A reference has a lifetime, which must not “outlive” the value it refers to. This is verified by the borrow checker.

The lifetime can be implicit - this is what we have seen so far. Lifetimes can also be explicit: `&'a Point`, `&'document str`. Lifetimes start with `'` and `'a` is a typical default name. Read `&'a Point` as “a borrowed `Point` which is valid for at least the lifetime `a`”.

Lifetimes are always inferred by the compiler: you cannot assign a lifetime yourself. Explicit lifetime annotations create constraints where there is ambiguity; the compiler verifies that there is a valid solution.

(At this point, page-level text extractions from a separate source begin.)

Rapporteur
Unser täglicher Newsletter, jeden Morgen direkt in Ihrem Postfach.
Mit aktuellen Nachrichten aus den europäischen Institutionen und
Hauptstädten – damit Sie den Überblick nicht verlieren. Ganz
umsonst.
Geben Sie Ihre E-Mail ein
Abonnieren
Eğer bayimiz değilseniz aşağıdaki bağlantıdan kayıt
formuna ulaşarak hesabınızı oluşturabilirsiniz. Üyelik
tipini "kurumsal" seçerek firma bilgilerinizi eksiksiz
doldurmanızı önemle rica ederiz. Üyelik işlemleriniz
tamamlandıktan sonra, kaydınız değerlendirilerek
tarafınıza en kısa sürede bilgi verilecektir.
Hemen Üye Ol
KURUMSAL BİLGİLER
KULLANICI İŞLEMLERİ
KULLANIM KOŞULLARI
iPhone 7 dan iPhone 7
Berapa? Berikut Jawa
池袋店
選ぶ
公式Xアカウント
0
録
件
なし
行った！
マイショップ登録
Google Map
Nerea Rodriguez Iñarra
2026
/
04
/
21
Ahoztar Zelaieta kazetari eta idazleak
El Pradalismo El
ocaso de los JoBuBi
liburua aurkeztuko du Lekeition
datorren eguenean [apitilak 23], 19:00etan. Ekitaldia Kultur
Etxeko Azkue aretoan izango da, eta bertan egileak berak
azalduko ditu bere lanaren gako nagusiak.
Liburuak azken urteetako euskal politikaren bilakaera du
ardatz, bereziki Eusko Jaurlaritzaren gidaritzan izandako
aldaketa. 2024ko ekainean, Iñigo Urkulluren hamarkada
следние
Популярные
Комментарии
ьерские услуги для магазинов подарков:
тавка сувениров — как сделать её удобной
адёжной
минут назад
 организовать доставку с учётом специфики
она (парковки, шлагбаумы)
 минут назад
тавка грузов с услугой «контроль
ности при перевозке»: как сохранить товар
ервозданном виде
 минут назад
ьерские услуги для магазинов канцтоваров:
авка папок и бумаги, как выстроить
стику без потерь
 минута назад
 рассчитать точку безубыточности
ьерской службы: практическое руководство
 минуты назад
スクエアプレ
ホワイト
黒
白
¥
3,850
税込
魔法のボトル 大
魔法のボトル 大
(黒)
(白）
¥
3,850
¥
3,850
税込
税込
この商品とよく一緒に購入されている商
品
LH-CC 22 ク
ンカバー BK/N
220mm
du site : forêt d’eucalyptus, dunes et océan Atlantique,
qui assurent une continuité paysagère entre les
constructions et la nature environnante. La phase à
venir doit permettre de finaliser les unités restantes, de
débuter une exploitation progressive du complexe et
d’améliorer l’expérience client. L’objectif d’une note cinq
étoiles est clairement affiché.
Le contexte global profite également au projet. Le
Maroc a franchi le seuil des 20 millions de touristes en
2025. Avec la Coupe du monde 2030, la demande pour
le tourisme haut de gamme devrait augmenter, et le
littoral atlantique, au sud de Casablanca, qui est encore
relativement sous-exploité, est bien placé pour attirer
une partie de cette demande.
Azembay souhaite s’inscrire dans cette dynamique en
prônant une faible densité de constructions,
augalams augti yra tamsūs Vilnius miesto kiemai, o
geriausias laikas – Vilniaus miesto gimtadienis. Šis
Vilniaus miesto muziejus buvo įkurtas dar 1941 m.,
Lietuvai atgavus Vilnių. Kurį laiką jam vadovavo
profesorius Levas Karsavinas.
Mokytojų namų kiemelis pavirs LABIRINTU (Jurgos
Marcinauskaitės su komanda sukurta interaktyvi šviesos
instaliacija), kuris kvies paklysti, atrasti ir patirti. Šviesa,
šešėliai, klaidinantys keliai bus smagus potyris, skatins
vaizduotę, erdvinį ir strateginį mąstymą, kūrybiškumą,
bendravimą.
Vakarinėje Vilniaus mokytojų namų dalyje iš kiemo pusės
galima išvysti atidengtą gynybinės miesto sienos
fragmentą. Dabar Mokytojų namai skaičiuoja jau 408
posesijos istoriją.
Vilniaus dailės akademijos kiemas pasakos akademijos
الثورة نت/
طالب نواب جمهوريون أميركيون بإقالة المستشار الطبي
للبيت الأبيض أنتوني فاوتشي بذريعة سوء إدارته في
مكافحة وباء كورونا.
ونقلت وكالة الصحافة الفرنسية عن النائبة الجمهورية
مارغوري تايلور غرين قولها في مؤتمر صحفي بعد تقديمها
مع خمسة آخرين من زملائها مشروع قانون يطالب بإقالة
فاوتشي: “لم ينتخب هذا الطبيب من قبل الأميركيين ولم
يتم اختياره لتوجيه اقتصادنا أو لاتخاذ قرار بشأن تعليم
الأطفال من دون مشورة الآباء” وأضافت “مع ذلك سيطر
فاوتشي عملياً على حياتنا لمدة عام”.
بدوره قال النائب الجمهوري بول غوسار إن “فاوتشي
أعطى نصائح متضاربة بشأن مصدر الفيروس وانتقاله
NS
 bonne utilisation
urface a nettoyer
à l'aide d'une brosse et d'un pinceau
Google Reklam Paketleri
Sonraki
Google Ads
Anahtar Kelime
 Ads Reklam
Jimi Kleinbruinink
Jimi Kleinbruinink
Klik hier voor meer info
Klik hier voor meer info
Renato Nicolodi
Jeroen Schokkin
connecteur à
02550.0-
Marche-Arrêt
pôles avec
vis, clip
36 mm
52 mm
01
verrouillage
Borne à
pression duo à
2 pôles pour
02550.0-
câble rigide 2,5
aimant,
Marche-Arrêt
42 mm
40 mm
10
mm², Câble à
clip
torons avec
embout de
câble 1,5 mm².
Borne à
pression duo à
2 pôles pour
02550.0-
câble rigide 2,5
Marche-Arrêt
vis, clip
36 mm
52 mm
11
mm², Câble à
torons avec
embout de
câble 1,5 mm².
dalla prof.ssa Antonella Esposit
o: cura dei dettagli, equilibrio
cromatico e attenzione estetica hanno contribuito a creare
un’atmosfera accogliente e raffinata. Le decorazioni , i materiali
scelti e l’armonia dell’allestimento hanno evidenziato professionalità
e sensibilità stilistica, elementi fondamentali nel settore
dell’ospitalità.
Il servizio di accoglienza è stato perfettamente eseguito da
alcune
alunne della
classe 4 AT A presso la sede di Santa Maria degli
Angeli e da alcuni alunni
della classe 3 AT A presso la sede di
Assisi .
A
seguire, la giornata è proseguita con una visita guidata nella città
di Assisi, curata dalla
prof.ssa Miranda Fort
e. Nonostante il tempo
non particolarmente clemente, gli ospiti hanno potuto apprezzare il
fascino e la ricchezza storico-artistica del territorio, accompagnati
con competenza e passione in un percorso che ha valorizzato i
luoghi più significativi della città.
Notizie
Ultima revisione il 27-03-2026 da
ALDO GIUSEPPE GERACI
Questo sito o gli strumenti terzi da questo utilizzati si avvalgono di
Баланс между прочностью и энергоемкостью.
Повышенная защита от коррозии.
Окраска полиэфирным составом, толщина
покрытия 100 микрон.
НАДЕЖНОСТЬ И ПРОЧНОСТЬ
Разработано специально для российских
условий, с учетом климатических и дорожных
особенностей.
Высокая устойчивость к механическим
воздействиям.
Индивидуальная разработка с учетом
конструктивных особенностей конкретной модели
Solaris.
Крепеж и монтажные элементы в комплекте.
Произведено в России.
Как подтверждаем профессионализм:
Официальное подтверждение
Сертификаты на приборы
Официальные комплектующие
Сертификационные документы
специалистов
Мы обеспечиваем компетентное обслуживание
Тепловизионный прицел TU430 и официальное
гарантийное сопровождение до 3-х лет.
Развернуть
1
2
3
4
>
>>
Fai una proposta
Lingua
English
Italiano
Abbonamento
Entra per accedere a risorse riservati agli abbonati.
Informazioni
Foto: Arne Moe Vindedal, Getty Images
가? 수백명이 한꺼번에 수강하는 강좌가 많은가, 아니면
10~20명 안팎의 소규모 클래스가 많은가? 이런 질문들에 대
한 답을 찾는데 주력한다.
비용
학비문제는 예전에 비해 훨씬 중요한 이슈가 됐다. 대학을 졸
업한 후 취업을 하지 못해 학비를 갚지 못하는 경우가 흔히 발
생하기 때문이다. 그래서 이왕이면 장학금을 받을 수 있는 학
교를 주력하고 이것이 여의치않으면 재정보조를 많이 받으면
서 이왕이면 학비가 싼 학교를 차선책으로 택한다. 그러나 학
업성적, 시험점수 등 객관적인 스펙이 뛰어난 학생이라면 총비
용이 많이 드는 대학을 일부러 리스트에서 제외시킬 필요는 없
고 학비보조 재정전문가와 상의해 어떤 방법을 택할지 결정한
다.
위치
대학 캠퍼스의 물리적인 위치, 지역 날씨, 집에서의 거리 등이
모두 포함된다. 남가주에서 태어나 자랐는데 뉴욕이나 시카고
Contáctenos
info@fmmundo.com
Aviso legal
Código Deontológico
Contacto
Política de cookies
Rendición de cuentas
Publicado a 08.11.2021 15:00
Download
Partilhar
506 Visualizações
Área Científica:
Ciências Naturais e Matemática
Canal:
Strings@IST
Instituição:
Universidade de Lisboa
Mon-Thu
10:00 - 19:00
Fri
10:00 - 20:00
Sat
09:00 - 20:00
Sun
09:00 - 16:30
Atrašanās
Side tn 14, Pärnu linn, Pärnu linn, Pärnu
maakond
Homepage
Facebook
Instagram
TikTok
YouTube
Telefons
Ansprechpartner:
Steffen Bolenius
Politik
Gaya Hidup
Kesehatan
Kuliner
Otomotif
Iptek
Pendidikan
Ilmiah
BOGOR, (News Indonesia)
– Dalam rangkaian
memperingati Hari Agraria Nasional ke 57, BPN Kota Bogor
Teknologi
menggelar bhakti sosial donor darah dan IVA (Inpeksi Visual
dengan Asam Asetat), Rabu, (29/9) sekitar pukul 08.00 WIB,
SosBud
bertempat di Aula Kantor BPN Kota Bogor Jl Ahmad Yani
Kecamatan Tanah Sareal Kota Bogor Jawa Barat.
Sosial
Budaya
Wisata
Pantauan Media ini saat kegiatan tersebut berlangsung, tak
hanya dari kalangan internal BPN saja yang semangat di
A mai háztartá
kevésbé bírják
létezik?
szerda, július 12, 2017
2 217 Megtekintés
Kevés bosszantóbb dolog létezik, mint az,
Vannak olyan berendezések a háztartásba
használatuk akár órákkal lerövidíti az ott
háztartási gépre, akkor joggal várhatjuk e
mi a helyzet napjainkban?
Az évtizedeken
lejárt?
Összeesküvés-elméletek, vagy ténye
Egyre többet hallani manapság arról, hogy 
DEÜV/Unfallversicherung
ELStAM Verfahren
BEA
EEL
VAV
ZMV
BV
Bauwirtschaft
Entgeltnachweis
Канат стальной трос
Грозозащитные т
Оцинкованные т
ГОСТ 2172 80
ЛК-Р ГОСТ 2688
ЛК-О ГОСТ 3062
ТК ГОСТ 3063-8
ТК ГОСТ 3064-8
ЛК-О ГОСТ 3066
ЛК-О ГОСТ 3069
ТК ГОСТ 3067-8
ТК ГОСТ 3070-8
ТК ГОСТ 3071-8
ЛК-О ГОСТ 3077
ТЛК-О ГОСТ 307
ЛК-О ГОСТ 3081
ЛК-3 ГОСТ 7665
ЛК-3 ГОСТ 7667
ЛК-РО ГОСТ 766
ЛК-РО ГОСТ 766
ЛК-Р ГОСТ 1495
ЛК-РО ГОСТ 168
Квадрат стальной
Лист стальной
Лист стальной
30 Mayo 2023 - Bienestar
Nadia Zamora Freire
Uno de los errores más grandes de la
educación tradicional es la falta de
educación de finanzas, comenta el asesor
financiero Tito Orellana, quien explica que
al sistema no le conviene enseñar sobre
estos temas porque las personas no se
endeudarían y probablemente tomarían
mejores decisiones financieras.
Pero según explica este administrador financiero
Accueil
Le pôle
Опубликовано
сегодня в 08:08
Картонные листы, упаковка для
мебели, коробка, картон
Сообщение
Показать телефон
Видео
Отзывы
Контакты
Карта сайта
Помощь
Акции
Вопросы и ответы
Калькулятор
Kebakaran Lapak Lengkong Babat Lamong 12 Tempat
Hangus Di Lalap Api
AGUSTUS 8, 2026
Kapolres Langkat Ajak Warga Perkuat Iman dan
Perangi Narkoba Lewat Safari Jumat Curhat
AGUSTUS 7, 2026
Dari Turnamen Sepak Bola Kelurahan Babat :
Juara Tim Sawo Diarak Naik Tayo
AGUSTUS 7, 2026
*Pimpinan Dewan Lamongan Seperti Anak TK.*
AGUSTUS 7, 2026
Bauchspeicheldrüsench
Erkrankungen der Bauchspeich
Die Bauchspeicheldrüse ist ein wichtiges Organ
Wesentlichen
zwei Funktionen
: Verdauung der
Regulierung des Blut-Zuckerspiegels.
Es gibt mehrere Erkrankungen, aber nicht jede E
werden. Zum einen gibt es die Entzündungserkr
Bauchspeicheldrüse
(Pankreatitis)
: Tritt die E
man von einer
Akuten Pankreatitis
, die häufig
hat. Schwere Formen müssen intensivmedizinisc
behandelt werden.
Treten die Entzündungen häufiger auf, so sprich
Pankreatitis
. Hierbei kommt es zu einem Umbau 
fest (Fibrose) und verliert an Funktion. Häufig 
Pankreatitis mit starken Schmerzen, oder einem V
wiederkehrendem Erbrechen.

Lifetimes become more complicated when considering passing values to and returning values from functions.

``````#[derive(Debug)]
struct Point(i32, i32);

fn left_most(p1: &Point, p2: &Point) -> &Point {
if p1.0 < p2.0 {
p1
} else {
p2
}
}

fn main() {
let p1: Point = Point(10, 10);
let p2: Point = Point(20, 20);
let p3 = left_most(&p1, &p2); // What is the lifetime of p3?
println!("p3: {p3:?}");
}``````
This slide should take about 10 minutes.

In this example, the the compiler does not know what lifetime to infer for `p3`. Looking inside the function body shows that it can only safely assume that `p3`’s lifetime is the shorter of `p1` and `p2`. But just like types, Rust requires explicit annotations of lifetimes on function arguments and return values.

Add `'a` appropriately to `left_most`:

``fn left_most<'a>(p1: &'a Point, p2: &'a Point) -> &'a Point {``

This says, “given p1 and p2 which both outlive `'a`, the return value lives for at least `'a`.

In common cases, lifetimes can be elided, as described on the next slide.